▸ **What needs to be done**:
Rename "Multiple Blink" to "Dual Blink" throughout the records and reproduce every line with nothing else changed. Omit the pictures from your answer.

[Extracted data entries]
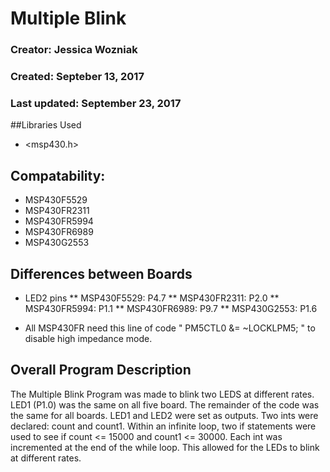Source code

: # Multiple Blink
### Creator: Jessica Wozniak
### Created: Septeber 13, 2017
### Last updated: September 23, 2017

##Libraries Used
* <msp430.h>

## Compatability:
* MSP430F5529
* MSP430FR2311
* MSP430FR5994
* MSP430FR6989
* MSP430G2553

## Differences between Boards
* LED2 pins
** MSP430F5529: P4.7 
** MSP430FR2311: P2.0
** MSP430FR5994: P1.1
** MSP430FR6989: P9.7
** MSP430G2553: P1.6

* All MSP430FR need this line of code " PM5CTL0 &= ~LOCKLPM5; " to disable high impedance mode.

## Overall Program Description
The Multiple Blink Program was made to blink two LEDS at different rates. LED1 (P1.0) was the same on all five board. The remainder of the code was the same for all boards. LED1 and LED2 were set as outputs. Two ints were declared: count and count1. Within an infinite loop, two if statements were used to see if count <= 15000 and count1 <= 30000. Each int was incremented at the end of the while loop. This allowed for the LEDs to blink at different rates.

▸ **Answer**:
Source code

: # Dual Blink
### Creator: Jessica Wozniak
### Created: Septeber 13, 2017
### Last updated: September 23, 2017

##Libraries Used
* <msp430.h>

## Compatability:
* MSP430F5529
* MSP430FR2311
* MSP430FR5994
* MSP430FR6989
* MSP430G2553

## Differences between Boards
* LED2 pins
** MSP430F5529: P4.7 
** MSP430FR2311: P2.0
** MSP430FR5994: P1.1
** MSP430FR6989: P9.7
** MSP430G2553: P1.6

* All MSP430FR need this line of code " PM5CTL0 &= ~LOCKLPM5; " to disable high impedance mode.

## Overall Program Description
The Dual Blink Program was made to blink two LEDS at different rates. LED1 (P1.0) was the same on all five board. The remainder of the code was the same for all boards. LED1 and LED2 were set as outputs. Two ints were declared: count and count1. Within an infinite loop, two if statements were used to see if count <= 15000 and count1 <= 30000. Each int was incremented at the end of the while loop. This allowed for the LEDs to blink at different rates.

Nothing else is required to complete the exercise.